*** Opening of Records for this exercise ***

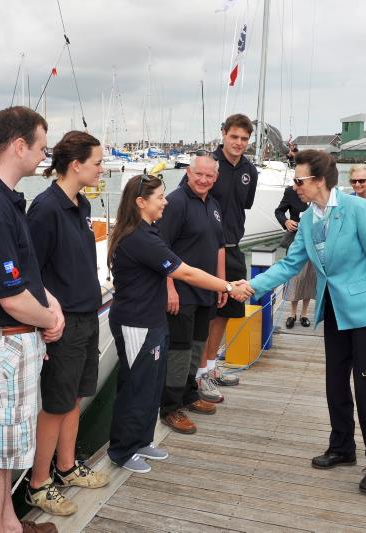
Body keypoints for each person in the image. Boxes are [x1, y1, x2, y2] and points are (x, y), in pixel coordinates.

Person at [247, 149, 366, 493]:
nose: (295, 186)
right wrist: (250, 286)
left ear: (318, 181)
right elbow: (290, 265)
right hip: (332, 309)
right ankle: (342, 446)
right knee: (334, 383)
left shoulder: (359, 210)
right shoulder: (310, 218)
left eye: (299, 180)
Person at [106, 174, 252, 473]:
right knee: (136, 386)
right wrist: (227, 287)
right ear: (140, 202)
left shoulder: (151, 231)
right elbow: (185, 273)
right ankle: (122, 450)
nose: (166, 201)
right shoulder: (138, 238)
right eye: (159, 197)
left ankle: (141, 440)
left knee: (151, 385)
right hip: (136, 324)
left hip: (153, 320)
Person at [0, 106, 62, 533]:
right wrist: (48, 319)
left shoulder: (0, 198)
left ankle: (10, 525)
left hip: (16, 339)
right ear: (19, 146)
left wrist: (49, 303)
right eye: (40, 147)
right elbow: (10, 295)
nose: (43, 156)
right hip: (5, 341)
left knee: (4, 451)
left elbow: (23, 275)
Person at [25, 131, 111, 516]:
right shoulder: (45, 209)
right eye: (97, 162)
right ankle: (38, 484)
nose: (101, 168)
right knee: (56, 404)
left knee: (75, 397)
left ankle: (66, 466)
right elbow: (30, 272)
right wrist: (49, 312)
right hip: (63, 323)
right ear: (76, 164)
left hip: (87, 315)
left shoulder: (80, 205)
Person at [156, 153, 226, 435]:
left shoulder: (214, 204)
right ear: (188, 173)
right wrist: (169, 287)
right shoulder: (175, 203)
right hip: (181, 293)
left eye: (209, 176)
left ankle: (187, 394)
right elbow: (160, 249)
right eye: (199, 174)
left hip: (205, 292)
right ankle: (170, 408)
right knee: (179, 352)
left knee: (197, 346)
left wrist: (221, 283)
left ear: (215, 178)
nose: (204, 180)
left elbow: (219, 245)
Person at [195, 114, 258, 400]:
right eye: (234, 137)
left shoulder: (250, 171)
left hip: (233, 247)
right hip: (207, 250)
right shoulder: (210, 166)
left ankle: (211, 366)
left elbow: (244, 205)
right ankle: (198, 374)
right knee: (206, 313)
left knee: (226, 313)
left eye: (244, 139)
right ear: (223, 134)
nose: (239, 143)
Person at [274, 185, 316, 328]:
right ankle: (292, 314)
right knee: (295, 278)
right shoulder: (291, 191)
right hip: (295, 242)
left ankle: (304, 314)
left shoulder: (319, 190)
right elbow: (279, 211)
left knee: (309, 278)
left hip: (315, 242)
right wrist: (286, 221)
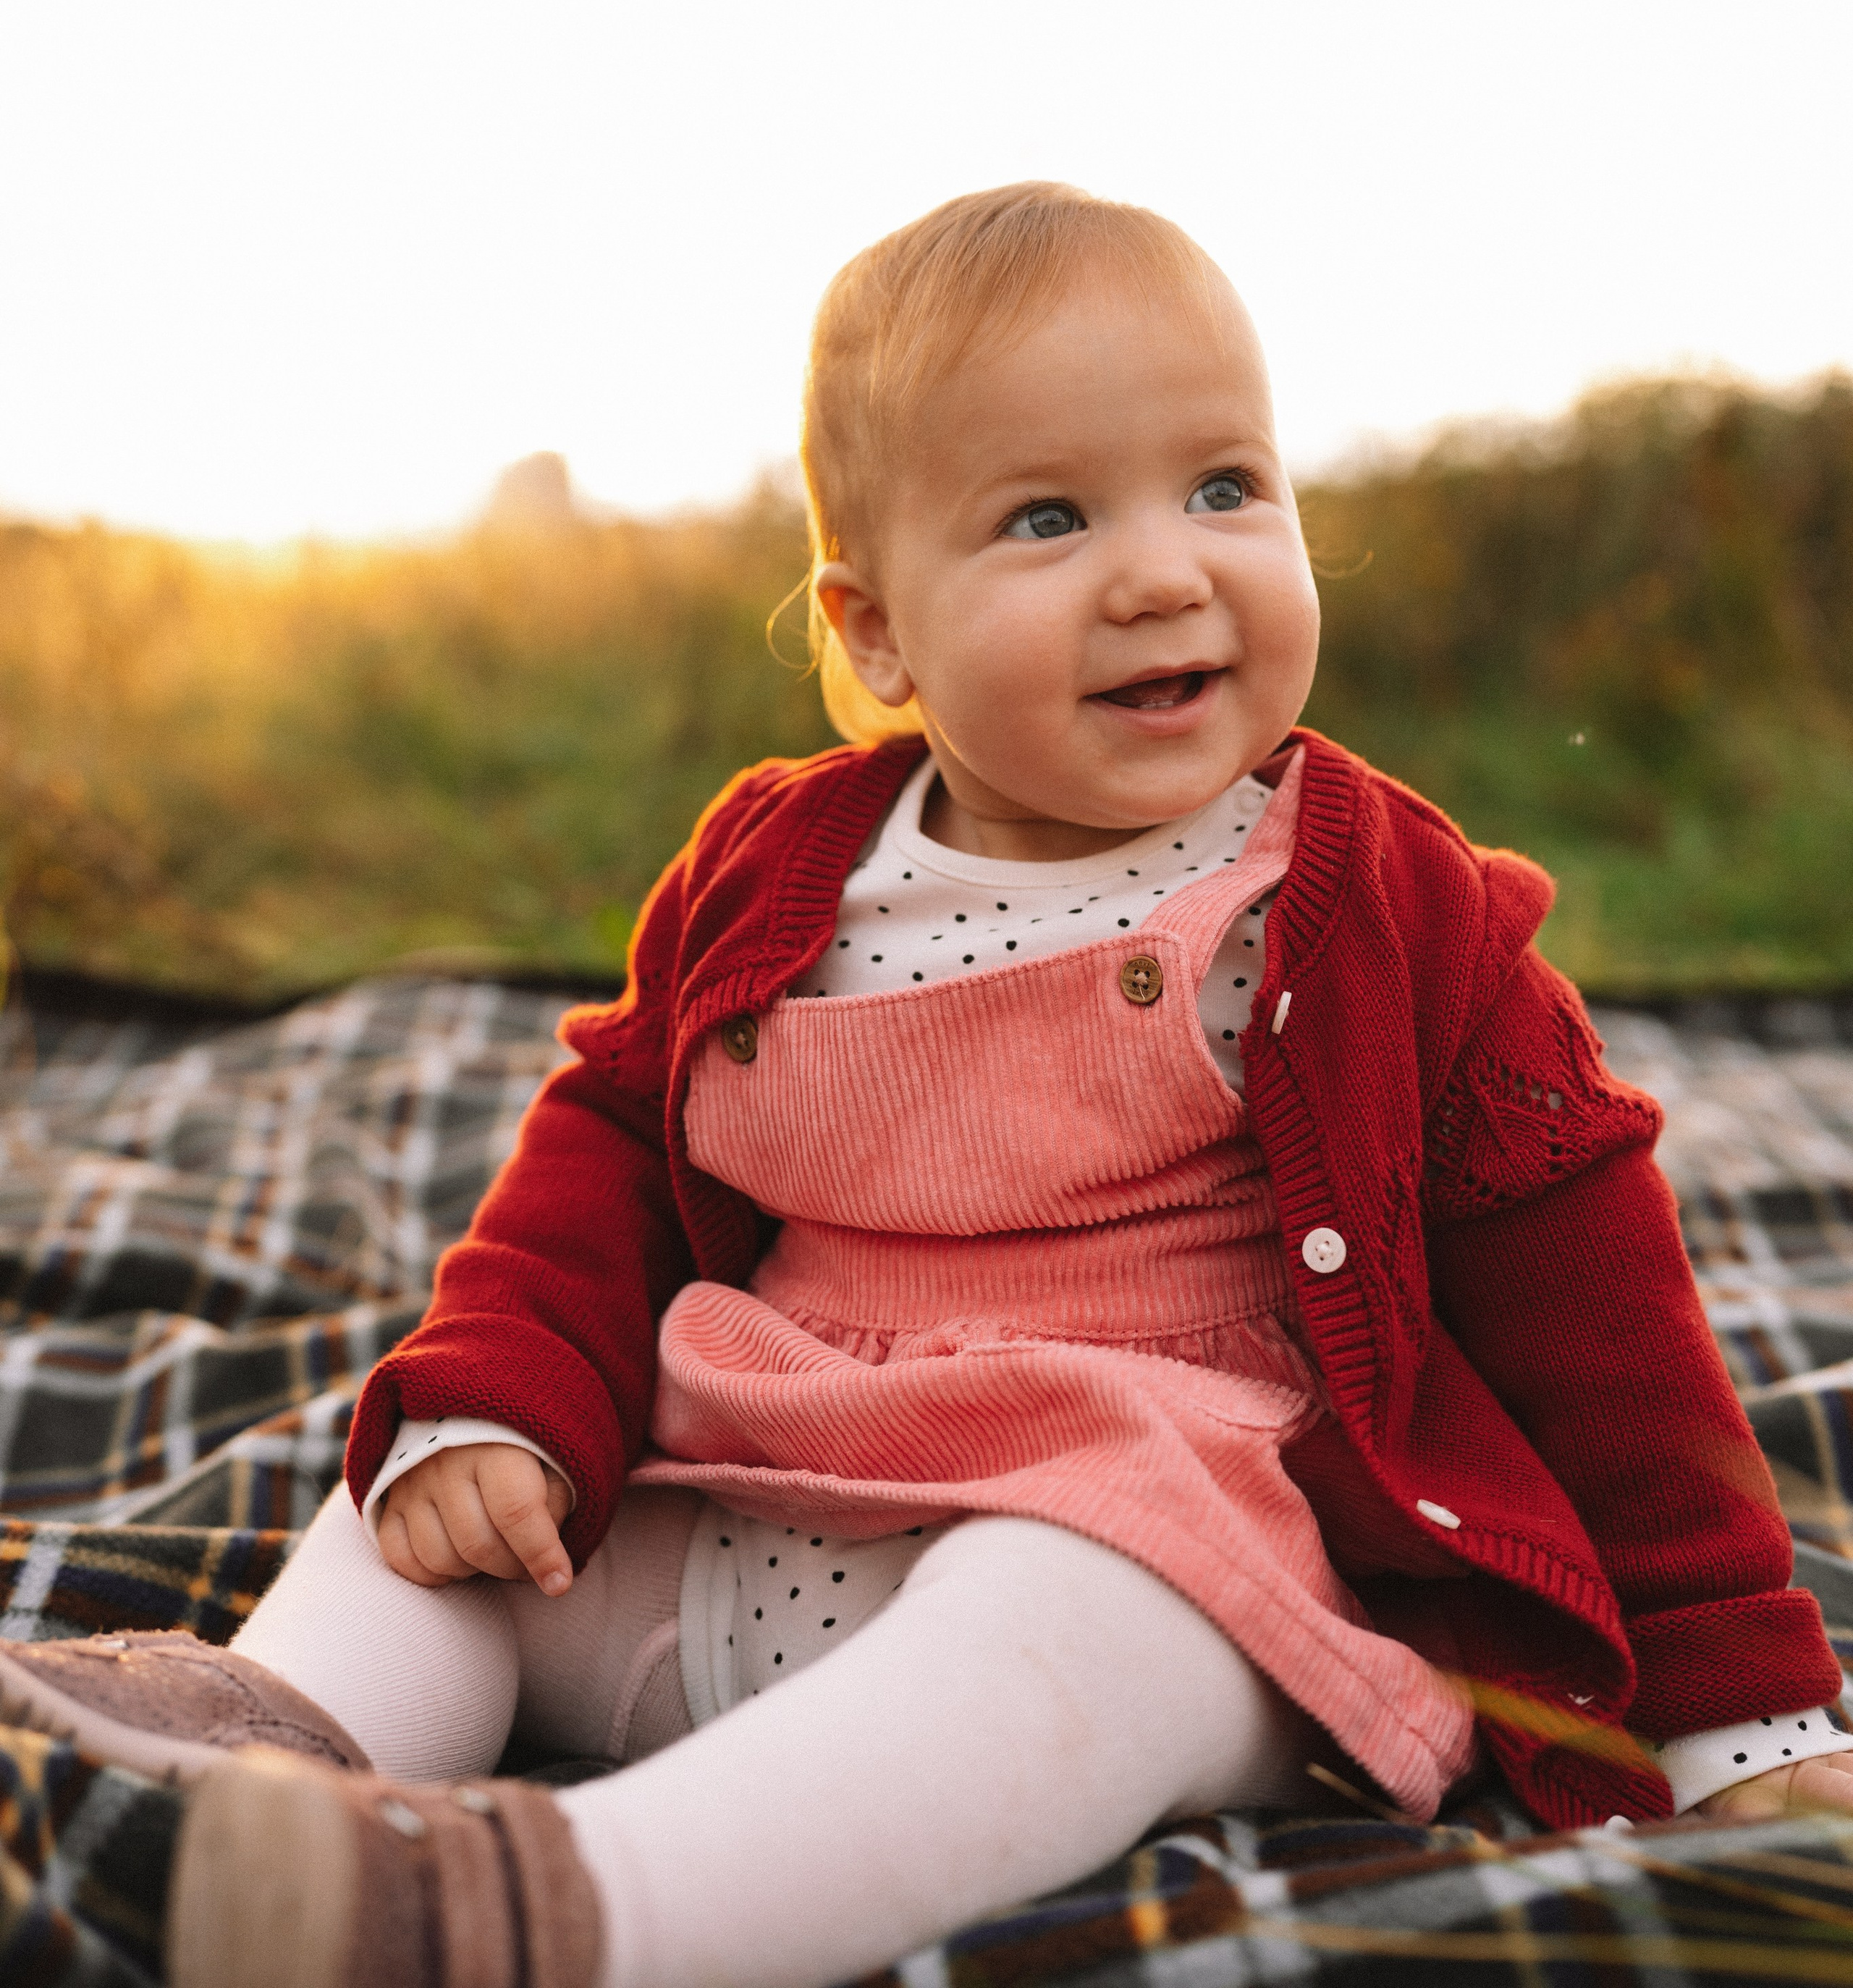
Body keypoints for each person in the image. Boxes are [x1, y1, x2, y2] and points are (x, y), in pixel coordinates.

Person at [1, 182, 1848, 1988]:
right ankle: (277, 1749)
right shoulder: (778, 870)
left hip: (1156, 1527)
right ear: (876, 635)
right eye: (1046, 517)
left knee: (1084, 1623)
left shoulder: (1367, 904)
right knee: (436, 1508)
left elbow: (1598, 1305)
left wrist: (1737, 1697)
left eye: (1224, 486)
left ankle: (575, 1904)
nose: (1159, 568)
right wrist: (492, 1398)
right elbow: (614, 1148)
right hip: (735, 1487)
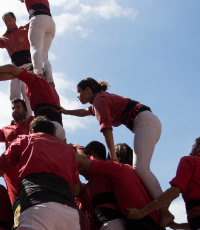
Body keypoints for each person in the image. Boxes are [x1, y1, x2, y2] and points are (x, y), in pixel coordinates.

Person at [60, 78, 168, 219]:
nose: (77, 95)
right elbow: (84, 112)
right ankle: (162, 210)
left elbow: (106, 129)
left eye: (79, 92)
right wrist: (65, 112)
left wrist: (113, 156)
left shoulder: (99, 100)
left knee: (141, 168)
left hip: (144, 121)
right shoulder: (98, 101)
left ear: (88, 90)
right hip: (146, 122)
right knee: (141, 168)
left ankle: (164, 211)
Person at [0, 116, 82, 230]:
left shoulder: (24, 140)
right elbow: (76, 189)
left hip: (37, 209)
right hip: (70, 214)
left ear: (32, 132)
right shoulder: (69, 151)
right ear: (53, 133)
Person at [127, 135, 200, 229]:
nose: (191, 149)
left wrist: (142, 212)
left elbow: (174, 192)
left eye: (193, 145)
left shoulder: (190, 160)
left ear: (199, 147)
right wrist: (177, 226)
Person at [74, 144, 162, 230]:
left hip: (118, 223)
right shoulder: (141, 177)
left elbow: (81, 161)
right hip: (152, 223)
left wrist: (77, 148)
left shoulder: (115, 169)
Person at [0, 0, 56, 85]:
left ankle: (38, 73)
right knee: (44, 54)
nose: (22, 1)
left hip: (38, 18)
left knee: (34, 47)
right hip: (50, 22)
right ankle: (50, 80)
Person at [0, 64, 65, 141]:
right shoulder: (52, 89)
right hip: (59, 129)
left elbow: (11, 68)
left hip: (48, 127)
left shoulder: (34, 81)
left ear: (31, 72)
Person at [0, 12, 33, 115]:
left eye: (9, 20)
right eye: (5, 21)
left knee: (25, 91)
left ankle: (29, 117)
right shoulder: (4, 37)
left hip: (27, 65)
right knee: (13, 96)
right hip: (14, 68)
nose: (8, 23)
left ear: (14, 19)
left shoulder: (24, 30)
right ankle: (19, 118)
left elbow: (36, 20)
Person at [79, 141, 126, 230]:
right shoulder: (95, 176)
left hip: (112, 223)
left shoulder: (99, 168)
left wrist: (78, 148)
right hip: (111, 222)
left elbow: (79, 161)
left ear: (92, 155)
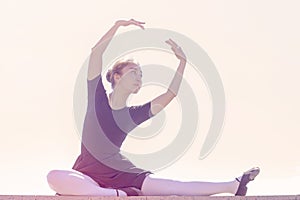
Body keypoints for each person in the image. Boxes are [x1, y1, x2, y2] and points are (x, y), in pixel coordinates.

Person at [46, 18, 260, 196]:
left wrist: (182, 62)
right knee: (54, 176)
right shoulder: (97, 96)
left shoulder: (133, 114)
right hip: (87, 174)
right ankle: (118, 194)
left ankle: (233, 185)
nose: (139, 78)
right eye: (133, 72)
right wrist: (117, 26)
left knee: (174, 187)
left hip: (122, 173)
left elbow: (170, 94)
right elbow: (96, 53)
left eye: (141, 75)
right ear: (117, 76)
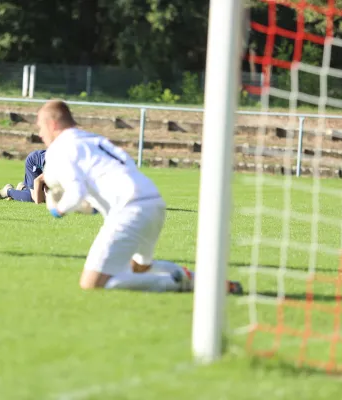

*** Close of Records for this exercise ***

• **Task requirements**
The answer is those lines of the material above that run from the one containing "right hip: (70, 214)" up to and including the one containing "right hip: (87, 174)", restated exactly and without images.

• **Written solution**
right hip: (70, 214)
left ear: (32, 132)
right shoulder: (69, 151)
right ear: (53, 133)
Person at [127, 135, 200, 229]:
nose: (191, 149)
left wrist: (142, 212)
left elbow: (174, 192)
left eye: (193, 145)
left shoulder: (190, 160)
left ear: (199, 147)
right wrist: (177, 226)
Person at [74, 144, 162, 230]:
left hip: (118, 223)
right shoulder: (141, 177)
left elbow: (81, 161)
right hip: (152, 223)
left wrist: (77, 148)
left shoulder: (115, 169)
Person at [0, 0, 56, 85]:
left ankle: (38, 73)
right knee: (44, 54)
nose: (22, 1)
left hip: (38, 18)
left knee: (34, 47)
right hip: (50, 22)
right ankle: (50, 80)
Person at [0, 64, 65, 141]:
right shoulder: (52, 89)
right hip: (59, 129)
left elbow: (11, 68)
left hip: (48, 127)
left shoulder: (34, 81)
left ear: (31, 72)
Person at [0, 12, 33, 115]:
left eye: (9, 20)
right eye: (5, 21)
left knee: (25, 91)
left ankle: (29, 117)
right shoulder: (4, 37)
left hip: (27, 65)
right knee: (13, 96)
right hip: (14, 68)
nose: (8, 23)
left ear: (14, 19)
left shoulder: (24, 30)
right ankle: (19, 118)
left elbow: (36, 20)
Person at [79, 141, 126, 230]:
right shoulder: (95, 176)
left hip: (112, 223)
left shoulder: (99, 168)
left wrist: (78, 148)
right hip: (111, 222)
left elbow: (79, 161)
left ear: (92, 155)
Body keypoints for each person in the image. Boxes are [x1, y1, x2, y2] and points are (x, y), in pixel coordinates.

Person at [46, 18, 260, 196]:
left wrist: (182, 62)
right knee: (54, 176)
right shoulder: (97, 96)
left shoulder: (133, 114)
right hip: (87, 174)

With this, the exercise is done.